21. Agent Deliverables Checklist
The agent must prepare:
[ ] literature summary
[ ] benchmark gap analysis
[ ] simulator architecture
[ ] Unity scene design
[ ] camera model specification
[ ] ground-truth export specification
[ ] dataset format specification
[ ] parameter sweep plan
[ ] algorithm plug-in interface
[ ] evaluation metric definitions
[ ] benchmark report template
[ ] real dataset validation plan
[ ] repository structure
[ ] development milestones
[ ] risk analysis
[ ] minimum viable prototype plan
[ ] final paper/thesis outline
22. Major Risks
The workflow must explicitly address these risks:
synthetic-to-real gap
unrealistic tissue appearance
incorrect ground-truth disparity
invalid labels after post-processing
lack of real-data validation
too much focus on rendering instead of benchmarking
too few baseline algorithms
weak novelty compared with existing synthetic datasets
poor documentation
non-reproducible experiments
For each risk, define a mitigation strategy.

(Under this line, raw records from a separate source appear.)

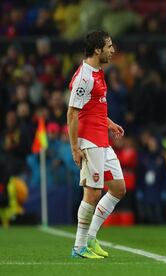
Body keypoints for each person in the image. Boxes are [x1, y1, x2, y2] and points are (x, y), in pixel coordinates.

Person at [67, 30, 126, 259]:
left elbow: (94, 107)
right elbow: (72, 113)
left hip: (102, 139)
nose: (113, 50)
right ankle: (79, 247)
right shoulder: (85, 77)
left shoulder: (98, 72)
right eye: (109, 46)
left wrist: (109, 123)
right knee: (92, 193)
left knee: (118, 188)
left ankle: (91, 238)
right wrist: (75, 148)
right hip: (90, 142)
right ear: (97, 50)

23. Recommended Initial Milestone
The first milestone should be:
Build a minimal Unity stereo laparoscope scene that exports rectified left/right RGB images, metric depth, disparity, masks, and calibration, then benchmark OpenCV SGBM and one deep stereo model under a controlled specularity sweep.
This milestone should produce:
one synthetic sequence
one parameter sweep
two algorithm outputs
one metrics table
one error heatmap
one short technical report
Only after this milestone is complete should the project expand to smoke, blood, deformation, tools, and real-dataset validation.